PASSAGE –
Lai himself has made no effort at hiding his objections to China’s authority in Hong Kong and has often courted foreign support for the pro-democracy cause. But in the wake of Lai’s arrest, shares in the parent company of his newspaper Apple Daily have skyrocketed, adding to the uncertainty over the future of the tycoon’s businesses. 

The Rupert Murdoch of Asia

Lai has gained supporters and notoriety for being “the only Hong Kong multi-millionaire standing up to China,” in the words of CNN producer Jenni Marsh.

In 1995, Lai founded Apple Daily, a tabloid newspaper directed at Hong Kong’s working class and supportive of pro-democracy causes in the city, causes which have remained pertinent since the handover of the territory from British administration to China in 1997. 

The outburst of protests, first over a proposed extradition bill in April of last year and more recently over the new security law, has seen the Apple Daily drawing ire from China’s authorities and state-owned media, particularly as a result of criticism from the newspaper and Lai.

In August 2019, China’s state media Global Times characterized Lai as part of a “Gang of Four” who have “disrupted Hong Kong … using freedom and democracy as a guise and young students as cannon fodder.”

True color of the gang of four who have disrupted Hong Kong: using freedom and democracy as a guise and young students as cannon fodder, media said. https://t.co/yLbVzNjTW2 pic.twitter.com/8Kq7AyyhCT

— Global Times (@globaltimesnews) August 19, 2019

Elsewhere, the state-run press agency of the PRC, Xinhua News Agency, has stated that Jimmy Lai’s media operations “has continuously fanned up social disorder and even violence.” 

The agency also accused Lai of “inviting external forces to meddle in Hong Kong affairs,” an offense covered by the new security law that seems to be confirmed by Lai’s arrest yesterday on charges of “collusion with a foreign country, uttering seditious words and conspiracy to defraud.”

Lai has done little to challenge these assumptions of seeking foreign support. In a July 2019 visit to the United States, Lai met with Vice President Mike Pence and Secretary of State Mike Pompeo and stated “we in Hong Kong are fighting for the shared values of the US against China. We are fighting their war in the enemy camp.”

With his arrest on charges that carry a jail sentence of three to ten years, or even life imprisonment for “an offense of a grave nature,” the future of Lai’s businesses remain in doubt. 

Yet, despite the news of his arrest and shocking footage of a mass police raid on Next Digital’s (Apple Daily’s parent company) headquarters, Lai’s business instead appears to be booming, with both shares and market value skyrocketing. 

The “yellow stock circle”

The dual news breaks of Lai’s arrest and police raids on Next Digital’s headquarters would seemingly introduce a significant uncertainty factor into Next Digital’s and Apple Daily’s future operations, damaging their value and investor interest. 

Yet the very opposite appears to have been the case. 

Following Lai’s arrest and the raid on Next Digital’s offices, shares in Next Digital skyrocketed some 344 percent during the day, settling at the end of the day up 183 percent. Next Digital’s market value was also boosted by an estimated US$105.42 million in the process.

AIM OF THE EXERCISE – Rewrite the passage on Jimmy Lai, starting at the words "The outburst of" and ending after "newspaper and Lai.", with "outburst" changed to "wave".

Data items
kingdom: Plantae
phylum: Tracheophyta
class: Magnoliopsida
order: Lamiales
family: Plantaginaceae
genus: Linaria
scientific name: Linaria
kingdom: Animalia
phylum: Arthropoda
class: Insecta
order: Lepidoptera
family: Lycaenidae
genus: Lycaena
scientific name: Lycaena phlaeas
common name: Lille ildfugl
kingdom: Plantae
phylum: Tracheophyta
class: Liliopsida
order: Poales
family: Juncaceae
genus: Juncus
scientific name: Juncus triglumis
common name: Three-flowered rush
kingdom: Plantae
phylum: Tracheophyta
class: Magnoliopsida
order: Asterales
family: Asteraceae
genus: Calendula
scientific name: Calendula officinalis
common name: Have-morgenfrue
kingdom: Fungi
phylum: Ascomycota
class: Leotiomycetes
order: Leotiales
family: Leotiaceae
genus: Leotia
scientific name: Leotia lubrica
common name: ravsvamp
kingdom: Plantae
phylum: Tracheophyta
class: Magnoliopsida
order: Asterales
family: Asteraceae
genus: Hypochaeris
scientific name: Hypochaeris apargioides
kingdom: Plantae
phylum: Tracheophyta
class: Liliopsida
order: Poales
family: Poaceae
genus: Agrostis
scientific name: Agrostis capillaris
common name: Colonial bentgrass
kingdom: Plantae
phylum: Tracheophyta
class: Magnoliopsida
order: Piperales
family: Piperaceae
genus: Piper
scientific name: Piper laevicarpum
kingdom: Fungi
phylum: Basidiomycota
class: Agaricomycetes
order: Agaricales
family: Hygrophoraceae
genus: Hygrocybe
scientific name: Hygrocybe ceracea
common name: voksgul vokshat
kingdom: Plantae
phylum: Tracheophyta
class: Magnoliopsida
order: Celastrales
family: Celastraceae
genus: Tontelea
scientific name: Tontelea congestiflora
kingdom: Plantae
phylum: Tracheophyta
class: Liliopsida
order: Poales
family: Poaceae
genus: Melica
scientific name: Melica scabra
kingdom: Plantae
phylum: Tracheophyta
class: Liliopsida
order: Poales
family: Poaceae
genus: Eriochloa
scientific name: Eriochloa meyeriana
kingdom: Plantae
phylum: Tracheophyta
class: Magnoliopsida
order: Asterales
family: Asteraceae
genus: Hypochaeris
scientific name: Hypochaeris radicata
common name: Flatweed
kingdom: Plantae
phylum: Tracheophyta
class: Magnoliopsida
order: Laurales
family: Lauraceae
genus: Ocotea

RESPONSE FOR THIS EXERCISE –
The wave of protests, first over a proposed extradition bill in April of last year and more recently over the new security law, has seen the Apple Daily drawing ire from China’s authorities and state-owned media, particularly as a result of criticism from the newspaper and Lai.